The proposed rule follows Executive Order 13765 that directed agencies “to exercise all authority and discretion available to them to waive, defer, grant exemptions from, or delay the implementation of” any provision of the ACA that imposes a financial or regulatory burden on any stakeholder including patients, physicians, hospitals and other providers, as well as insurers, medical device manufacturers, and pharmaceutical companies.

Thus, while the proposed rule may be welcomed as quick action by the new Administration to address concerns about market stability, it will not encourage new entrants to the market and is unlikely to keep issuers from exiting the markets.  As Crowell & Moring’s Christine Clements explained to the National Law Journal, “ this proposed rule has some helpful elements and has features that issuers have asked for to varying degrees, it’s not going to change the overall uncertainty of where the marketplaces, where the exchanges are going.  We need to know what the administration is going to propose.
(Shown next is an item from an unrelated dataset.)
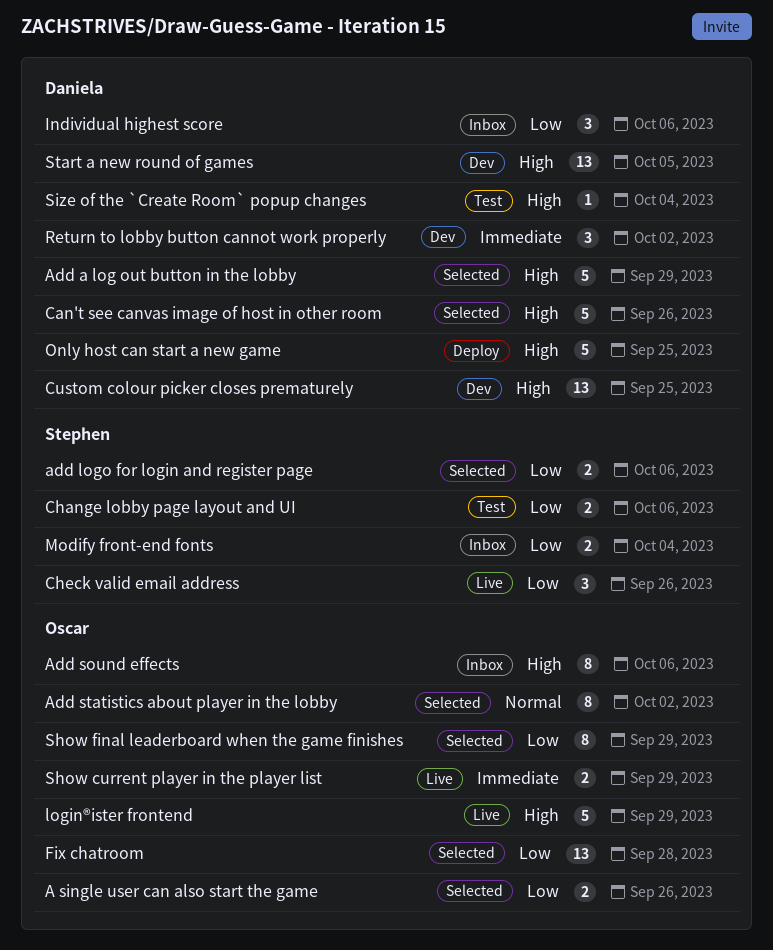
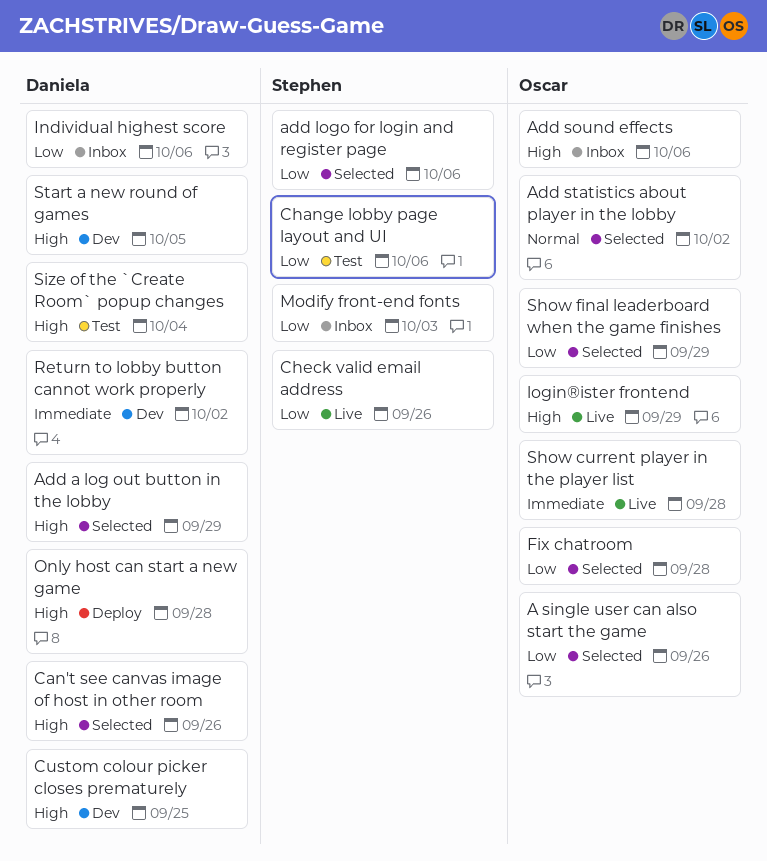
Modify front-end fonts, due: Oct 4 -> Oct 3
Only host can start a new game, due: Sep 25 -> Sep 28
Show current player in the player list, due: Sep 29 -> Sep 28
Only then will there be more stability.”

As such, the proposed rule likely falls short in encouraging greater choice that will draw consumers and vibrant competition back into the marketplaces and thereby stabilize the individual and small group markets. The rule doesn’t offer much to issuers aside from marginal tweaks relating to enrollment periods, networks, actuarial value, and premium payments. The fundamental challenges that plague the exchanges remain intact (e.g., younger, healthier people aren’t enrolling) and the rule doesn’t address macro concerns about whether the Trump Administration will scrap the ACA’s individual mandate or otherwise take actions that destabilize the health insurance market as a whole.